WHAT NEEDS TO BE DONE ::
Starting at the line with "index mcp: (219, 198)", retype each line exactly up to and including the final line of the records below.

━━━━━━━━━━━━━━━━━━━━

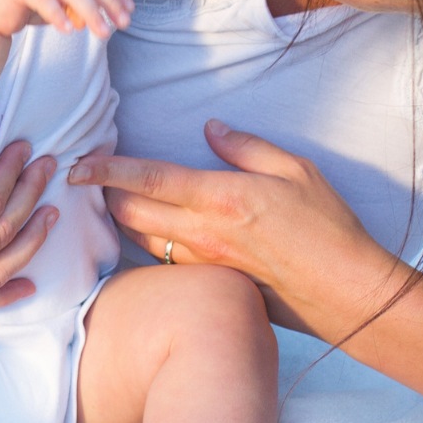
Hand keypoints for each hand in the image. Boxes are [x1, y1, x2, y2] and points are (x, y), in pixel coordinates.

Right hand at [0, 0, 132, 38]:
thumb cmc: (31, 5)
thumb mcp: (63, 3)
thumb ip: (85, 5)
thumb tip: (112, 18)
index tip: (129, 11)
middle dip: (109, 2)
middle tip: (122, 24)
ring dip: (90, 12)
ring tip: (103, 33)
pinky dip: (58, 14)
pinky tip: (69, 31)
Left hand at [67, 119, 401, 333]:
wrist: (345, 293)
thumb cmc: (328, 228)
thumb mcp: (295, 170)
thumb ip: (247, 148)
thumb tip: (212, 129)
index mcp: (219, 198)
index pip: (147, 179)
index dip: (106, 170)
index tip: (78, 163)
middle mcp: (202, 233)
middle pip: (130, 212)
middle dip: (103, 193)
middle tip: (89, 176)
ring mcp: (203, 262)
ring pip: (142, 239)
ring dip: (123, 218)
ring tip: (113, 199)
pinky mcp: (210, 282)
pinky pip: (166, 259)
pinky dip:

━━━━━━━━━━━━━━━━━━━━

ANSWER SPACE ::
index mcp: (219, 198)
index pip: (147, 179)
index dip: (106, 170)
index tip: (78, 163)
middle mcp: (202, 233)
middle pip: (130, 212)
middle dip: (103, 193)
middle tip: (89, 176)
ring mcp: (203, 262)
ring pip: (142, 239)
ring dip: (123, 218)
ring tip: (113, 199)
pinky mcp: (210, 282)
pinky pip: (166, 259)
pinky dip:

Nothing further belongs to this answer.